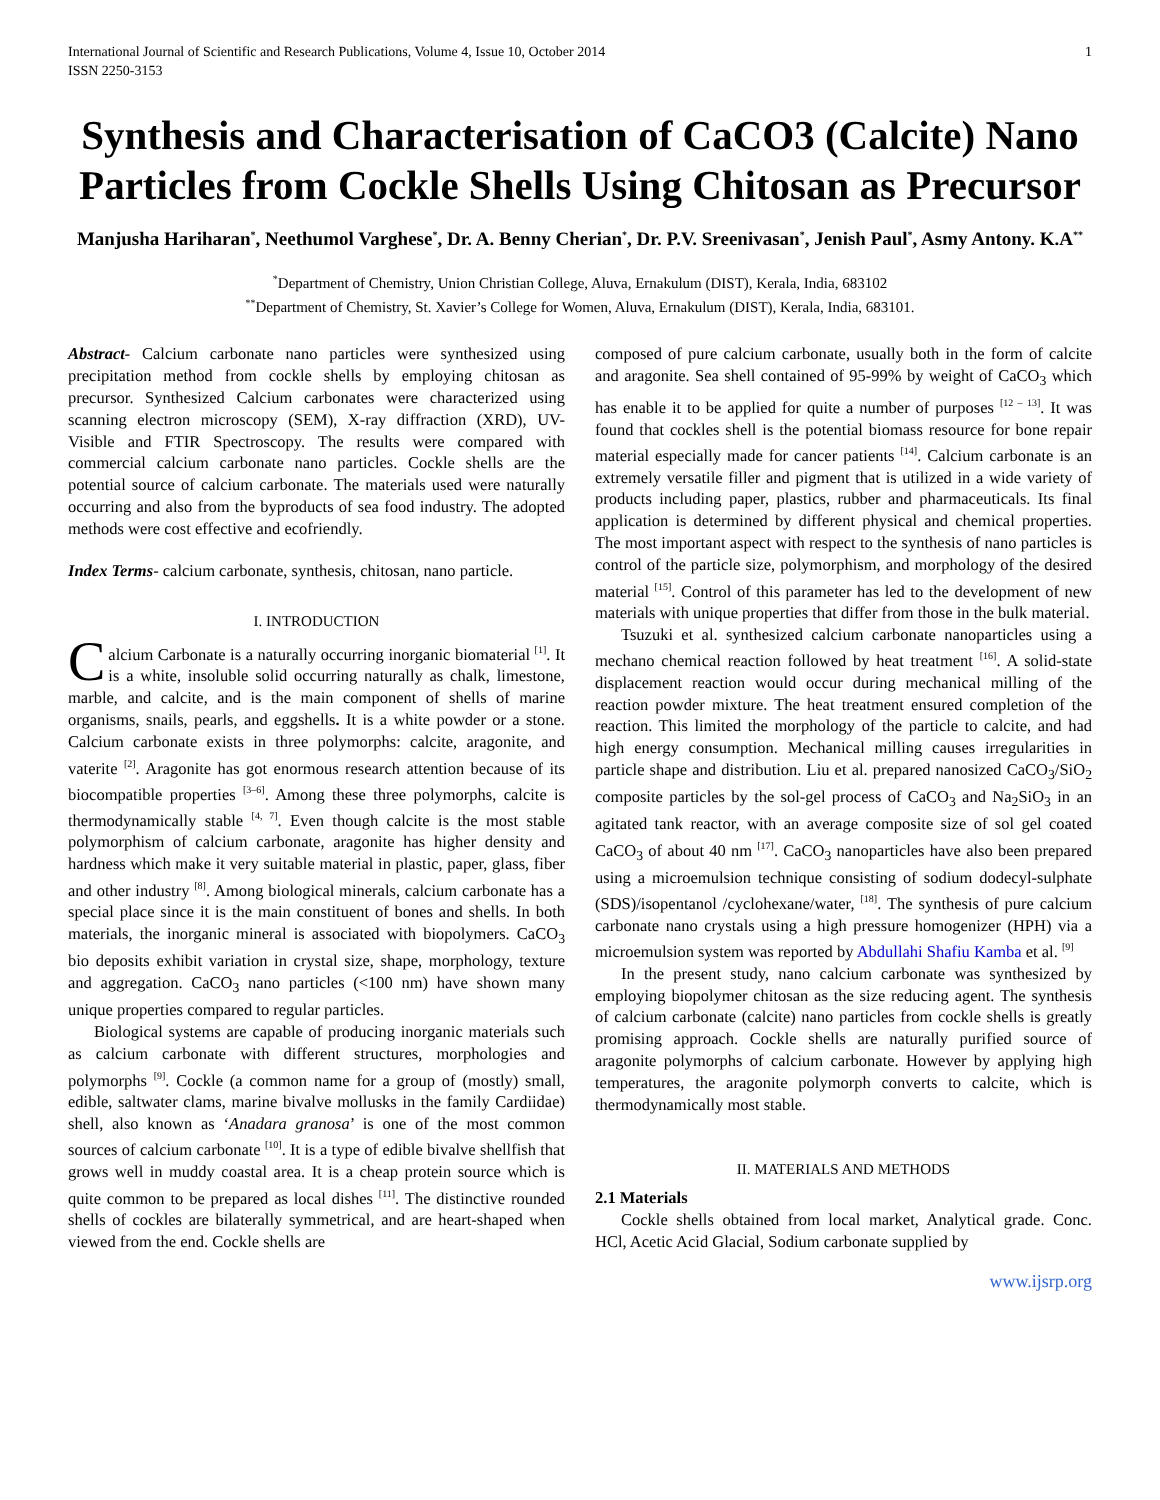International Journal of Scientific and Research Publications, Volume 4, Issue 10, October 2014
ISSN 2250-3153 1
Synthesis and Characterisation of CaCO3 (Calcite) Nano Particles from Cockle Shells Using Chitosan as Precursor
Manjusha Hariharan<sup>*</sup>, Neethumol Varghese<sup>*</sup>, Dr. A. Benny Cherian<sup>*</sup>, Dr. P.V. Sreenivasan<sup>*</sup>, Jenish Paul<sup>*</sup>, Asmy Antony. K.A<sup>**</sup>
<sup>*</sup> Department of Chemistry, Union Christian College, Aluva, Ernakulum (DIST), Kerala, India, 683102
<sup>**</sup> Department of Chemistry, St. Xavier’s College for Women, Aluva, Ernakulum (DIST), Kerala, India, 683101.
Abstract- Calcium carbonate nano particles were synthesized using precipitation method from cockle shells by employing chitosan as precursor. Synthesized Calcium carbonates were characterized using scanning electron microscopy (SEM), X-ray diffraction (XRD), UV-Visible and FTIR Spectroscopy. The results were compared with commercial calcium carbonate nano particles. Cockle shells are the potential source of calcium carbonate. The materials used were naturally occurring and also from the byproducts of sea food industry. The adopted methods were cost effective and ecofriendly.
Index Terms- calcium carbonate, synthesis, chitosan, nano particle.
I. INTRODUCTION
Calcium Carbonate is a naturally occurring inorganic biomaterial <sup>[1]</sup>. It is a white, insoluble solid occurring naturally as chalk, limestone, marble, and calcite, and is the main component of shells of marine organisms, snails, pearls, and eggshells. It is a white powder or a stone. Calcium carbonate exists in three polymorphs: calcite, aragonite, and vaterite <sup>[2]</sup>. Aragonite has got enormous research attention because of its biocompatible properties <sup>[3–6]</sup>. Among these three polymorphs, calcite is thermodynamically stable <sup>[4, 7]</sup>. Even though calcite is the most stable polymorphism of calcium carbonate, aragonite has higher density and hardness which make it very suitable material in plastic, paper, glass, fiber and other industry <sup>[8]</sup>. Among biological minerals, calcium carbonate has a special place since it is the main constituent of bones and shells. In both materials, the inorganic mineral is associated with biopolymers. CaCO<sub>3</sub> bio deposits exhibit variation in crystal size, shape, morphology, texture and aggregation. CaCO<sub>3</sub> nano particles (<100 nm) have shown many unique properties compared to regular particles.
Biological systems are capable of producing inorganic materials such as calcium carbonate with different structures, morphologies and polymorphs <sup>[9]</sup>. Cockle (a common name for a group of (mostly) small, edible, saltwater clams, marine bivalve mollusks in the family Cardiidae) shell, also known as ‘Anadara granosa’ is one of the most common sources of calcium carbonate <sup>[10]</sup>. It is a type of edible bivalve shellfish that grows well in muddy coastal area. It is a cheap protein source which is quite common to be prepared as local dishes <sup>[11]</sup>. The distinctive rounded shells of cockles are bilaterally symmetrical, and are heart-shaped when viewed from the end. Cockle shells are
composed of pure calcium carbonate, usually both in the form of calcite and aragonite. Sea shell contained of 95-99% by weight of CaCO<sub>3</sub> which has enable it to be applied for quite a number of purposes <sup>[12 – 13]</sup>. It was found that cockles shell is the potential biomass resource for bone repair material especially made for cancer patients <sup>[14]</sup>. Calcium carbonate is an extremely versatile filler and pigment that is utilized in a wide variety of products including paper, plastics, rubber and pharmaceuticals. Its final application is determined by different physical and chemical properties. The most important aspect with respect to the synthesis of nano particles is control of the particle size, polymorphism, and morphology of the desired material <sup>[15]</sup>. Control of this parameter has led to the development of new materials with unique properties that differ from those in the bulk material.
Tsuzuki et al. synthesized calcium carbonate nanoparticles using a mechano chemical reaction followed by heat treatment <sup>[16]</sup>. A solid-state displacement reaction would occur during mechanical milling of the reaction powder mixture. The heat treatment ensured completion of the reaction. This limited the morphology of the particle to calcite, and had high energy consumption. Mechanical milling causes irregularities in particle shape and distribution. Liu et al. prepared nanosized CaCO<sub>3</sub>/SiO<sub>2</sub> composite particles by the sol-gel process of CaCO<sub>3</sub> and Na<sub>2</sub>SiO<sub>3</sub> in an agitated tank reactor, with an average composite size of sol gel coated CaCO<sub>3</sub> of about 40 nm <sup>[17]</sup>. CaCO<sub>3</sub> nanoparticles have also been prepared using a microemulsion technique consisting of sodium dodecyl-sulphate (SDS)/isopentanol /cyclohexane/water, <sup>[18]</sup>. The synthesis of pure calcium carbonate nano crystals using a high pressure homogenizer (HPH) via a microemulsion system was reported by Abdullahi Shafiu Kamba et al. <sup>[9]</sup>
In the present study, nano calcium carbonate was synthesized by employing biopolymer chitosan as the size reducing agent. The synthesis of calcium carbonate (calcite) nano particles from cockle shells is greatly promising approach. Cockle shells are naturally purified source of aragonite polymorphs of calcium carbonate. However by applying high temperatures, the aragonite polymorph converts to calcite, which is thermodynamically most stable.
II. MATERIALS AND METHODS
2.1 Materials
Cockle shells obtained from local market, Analytical grade. Conc. HCl, Acetic Acid Glacial, Sodium carbonate supplied by
www.ijsrp.org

* * * * * * * * *

» Requirement:
Transcribe the whole listing exactly. Pictures stay out of your copy.

» Answer to this problem:
International Journal of Scientific and Research Publications, Volume 4, Issue 10, October 2014
ISSN 2250-3153 1
Synthesis and Characterisation of CaCO3 (Calcite) Nano Particles from Cockle Shells Using Chitosan as Precursor
Manjusha Hariharan<sup>*</sup>, Neethumol Varghese<sup>*</sup>, Dr. A. Benny Cherian<sup>*</sup>, Dr. P.V. Sreenivasan<sup>*</sup>, Jenish Paul<sup>*</sup>, Asmy Antony. K.A<sup>**</sup>
<sup>*</sup> Department of Chemistry, Union Christian College, Aluva, Ernakulum (DIST), Kerala, India, 683102
<sup>**</sup> Department of Chemistry, St. Xavier’s College for Women, Aluva, Ernakulum (DIST), Kerala, India, 683101.
Abstract- Calcium carbonate nano particles were synthesized using precipitation method from cockle shells by employing chitosan as precursor. Synthesized Calcium carbonates were characterized using scanning electron microscopy (SEM), X-ray diffraction (XRD), UV-Visible and FTIR Spectroscopy. The results were compared with commercial calcium carbonate nano particles. Cockle shells are the potential source of calcium carbonate. The materials used were naturally occurring and also from the byproducts of sea food industry. The adopted methods were cost effective and ecofriendly.
Index Terms- calcium carbonate, synthesis, chitosan, nano particle.
I. INTRODUCTION
Calcium Carbonate is a naturally occurring inorganic biomaterial <sup>[1]</sup>. It is a white, insoluble solid occurring naturally as chalk, limestone, marble, and calcite, and is the main component of shells of marine organisms, snails, pearls, and eggshells. It is a white powder or a stone. Calcium carbonate exists in three polymorphs: calcite, aragonite, and vaterite <sup>[2]</sup>. Aragonite has got enormous research attention because of its biocompatible properties <sup>[3–6]</sup>. Among these three polymorphs, calcite is thermodynamically stable <sup>[4, 7]</sup>. Even though calcite is the most stable polymorphism of calcium carbonate, aragonite has higher density and hardness which make it very suitable material in plastic, paper, glass, fiber and other industry <sup>[8]</sup>. Among biological minerals, calcium carbonate has a special place since it is the main constituent of bones and shells. In both materials, the inorganic mineral is associated with biopolymers. CaCO<sub>3</sub> bio deposits exhibit variation in crystal size, shape, morphology, texture and aggregation. CaCO<sub>3</sub> nano particles (<100 nm) have shown many unique properties compared to regular particles.
Biological systems are capable of producing inorganic materials such as calcium carbonate with different structures, morphologies and polymorphs <sup>[9]</sup>. Cockle (a common name for a group of (mostly) small, edible, saltwater clams, marine bivalve mollusks in the family Cardiidae) shell, also known as ‘Anadara granosa’ is one of the most common sources of calcium carbonate <sup>[10]</sup>. It is a type of edible bivalve shellfish that grows well in muddy coastal area. It is a cheap protein source which is quite common to be prepared as local dishes <sup>[11]</sup>. The distinctive rounded shells of cockles are bilaterally symmetrical, and are heart-shaped when viewed from the end. Cockle shells are
composed of pure calcium carbonate, usually both in the form of calcite and aragonite. Sea shell contained of 95-99% by weight of CaCO<sub>3</sub> which has enable it to be applied for quite a number of purposes <sup>[12 – 13]</sup>. It was found that cockles shell is the potential biomass resource for bone repair material especially made for cancer patients <sup>[14]</sup>. Calcium carbonate is an extremely versatile filler and pigment that is utilized in a wide variety of products including paper, plastics, rubber and pharmaceuticals. Its final application is determined by different physical and chemical properties. The most important aspect with respect to the synthesis of nano particles is control of the particle size, polymorphism, and morphology of the desired material <sup>[15]</sup>. Control of this parameter has led to the development of new materials with unique properties that differ from those in the bulk material.
Tsuzuki et al. synthesized calcium carbonate nanoparticles using a mechano chemical reaction followed by heat treatment <sup>[16]</sup>. A solid-state displacement reaction would occur during mechanical milling of the reaction powder mixture. The heat treatment ensured completion of the reaction. This limited the morphology of the particle to calcite, and had high energy consumption. Mechanical milling causes irregularities in particle shape and distribution. Liu et al. prepared nanosized CaCO<sub>3</sub>/SiO<sub>2</sub> composite particles by the sol-gel process of CaCO<sub>3</sub> and Na<sub>2</sub>SiO<sub>3</sub> in an agitated tank reactor, with an average composite size of sol gel coated CaCO<sub>3</sub> of about 40 nm <sup>[17]</sup>. CaCO<sub>3</sub> nanoparticles have also been prepared using a microemulsion technique consisting of sodium dodecyl-sulphate (SDS)/isopentanol /cyclohexane/water, <sup>[18]</sup>. The synthesis of pure calcium carbonate nano crystals using a high pressure homogenizer (HPH) via a microemulsion system was reported by Abdullahi Shafiu Kamba et al. <sup>[9]</sup>
In the present study, nano calcium carbonate was synthesized by employing biopolymer chitosan as the size reducing agent. The synthesis of calcium carbonate (calcite) nano particles from cockle shells is greatly promising approach. Cockle shells are naturally purified source of aragonite polymorphs of calcium carbonate. However by applying high temperatures, the aragonite polymorph converts to calcite, which is thermodynamically most stable.
II. MATERIALS AND METHODS
2.1 Materials
Cockle shells obtained from local market, Analytical grade. Conc. HCl, Acetic Acid Glacial, Sodium carbonate supplied by
www.ijsrp.org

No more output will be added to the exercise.